Rokeya Sultana | |
---|---|
রোকেয়া সুলতানা | |
Born | 1958 (age 66–67) Chittagong, East Pakistan, Pakistan |
Nationality | Bangladeshi |
Awards | Full list |
Website | rokeyasultana-bd.com |
Rokeya Sultana (born 1958) [1] is a Bangladeshi artist. She serves as a professor at the Department of Printmaking, Faculty of Fine Arts, University of Dhaka. [2] [3] She was awarded 2025 Ekushey Padak, the second highest civilian award of Bangladesh, in the painting category. [4]
Rokeya Sultana was born 1958 in Chittagong in the then East Pakistan (now Bangladesh). [5] She earned her BFA degree in printmaking from the Institute of Fine Arts (now Faculty of Fine Arts, University of Dhaka) in 1980 and MFA from Visva-Bharati University in Shantiniketan, India in 1983. [3]

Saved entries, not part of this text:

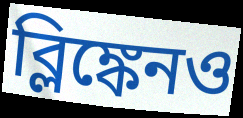
ব্লিঙ্কেনও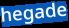
hegadeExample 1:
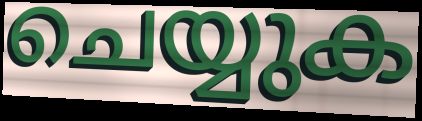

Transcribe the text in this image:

ചെയ്യുക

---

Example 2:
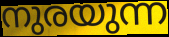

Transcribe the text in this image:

നുരയുന്ന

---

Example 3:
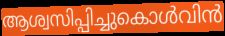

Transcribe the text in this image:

ആശ്വസിപ്പിച്ചുകൊൾവിൻ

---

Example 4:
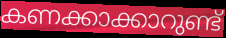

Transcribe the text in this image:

കണക്കാക്കാറുണ്ട്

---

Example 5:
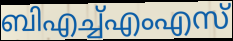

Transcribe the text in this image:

ബിഎച്ച്എംഎസ്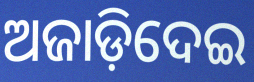
ଅଜାଡ଼ିଦେଇ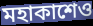
মহাকাশেও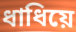
ধাধিয়ে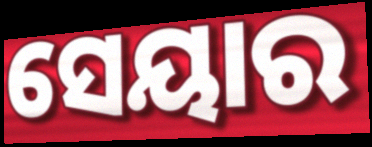
ସେୟାର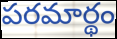
పరమార్థం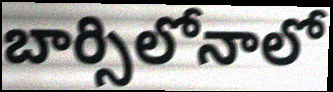
బార్సిలోనాలో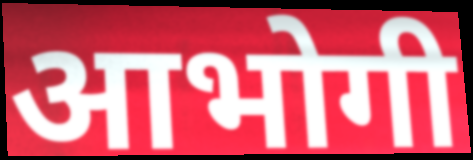
आभोगी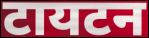
टायटनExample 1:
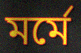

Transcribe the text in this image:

মর্মে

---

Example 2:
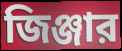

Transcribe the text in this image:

জিঞ্জার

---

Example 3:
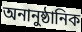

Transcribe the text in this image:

অনানুষ্ঠানিক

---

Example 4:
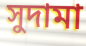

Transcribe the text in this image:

সুদামা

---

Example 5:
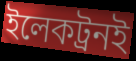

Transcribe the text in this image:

ইলেকট্রনই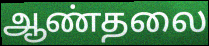
ஆண்தலை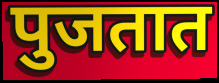
पुजतात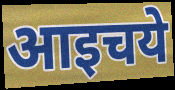
आइचयेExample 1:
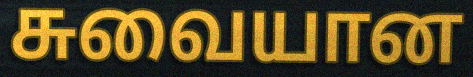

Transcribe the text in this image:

சுவையான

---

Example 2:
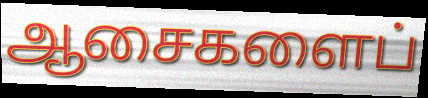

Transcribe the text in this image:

ஆசைகளைப்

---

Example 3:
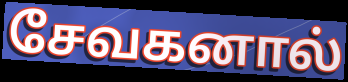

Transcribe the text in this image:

சேவகனால்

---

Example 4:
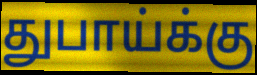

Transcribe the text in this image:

துபாய்க்கு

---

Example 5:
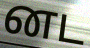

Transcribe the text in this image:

னட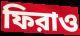
ফিরাওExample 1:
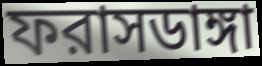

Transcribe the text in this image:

ফরাসডাঙ্গা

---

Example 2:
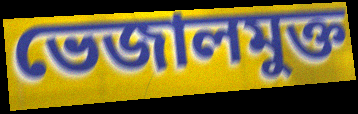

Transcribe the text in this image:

ভেজালমুক্ত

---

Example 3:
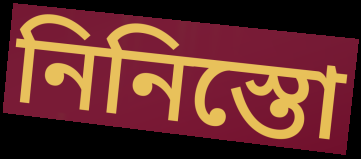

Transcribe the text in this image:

নিনিস্তো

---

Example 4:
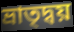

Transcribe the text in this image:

ভ্রাতৃদ্বয়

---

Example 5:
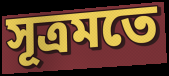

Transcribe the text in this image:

সূত্রমতে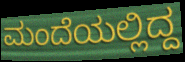
ಮಂದೆಯಲ್ಲಿದ್ದ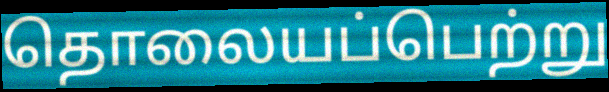
தொலையப்பெற்று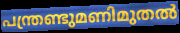
പന്ത്രണ്ടുമണിമുതൽ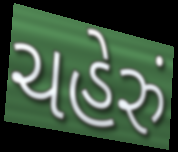
ચહેરું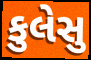
કુલેસુ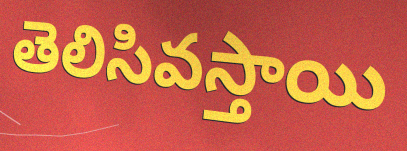
తెలిసివస్తాయిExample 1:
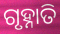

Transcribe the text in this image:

ଗୃହ୍ନାତି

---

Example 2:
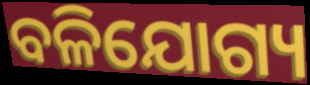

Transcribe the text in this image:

ବଳିଯୋଗ୍ୟ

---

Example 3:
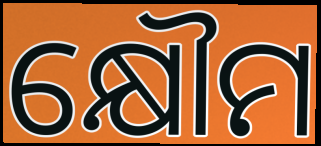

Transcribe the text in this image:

କ୍ଷୌମ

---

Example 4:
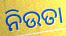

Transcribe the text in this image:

ନିଉତା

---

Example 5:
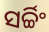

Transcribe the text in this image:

ସର୍ଚ୍ଚିଂ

Sultana earned Fulbright research grant to work as a resident artist for nine months at the University of Nebraska-Lincoln, United States in 2012. [1] She earned a residency scholarship to L’Atelier Lacouriere et Frelaut in Paris in 2003. [3] [6]
Sultana's works are exhibited at the Bangladesh National Museum, National Taiwan Museum of Fine Arts, Academy of Art University in San Francisco and other places. [1]
Sultana uses fluid and transparent colours. [7] Her artworks focus on the female form, expressing the joys and struggles of womanhood; depicted in her series Madonna, Bonobibi, Flaming Desire, Fata Morgana and Relation. [8] [9]
Madonna is a movement, she is vulnerable because although she is a peacemaker, she is prepared to fight. She is a symbol for all women. She changes throughout time, but she is forever performing the same role. 'Madonna' is a symbol of protest against an unjust society. She is always draped in a magenta shari, because I want to show that she is feminine and rooted in our own traditions, her rebellion is deeper. The colour, magenta, is a symbol of transforming negativity through the feminine psyche. Magenta is on the verge of being an aggressive form of red, but it is softer, more playful and more positive. 'Madonna' is every girl and every woman.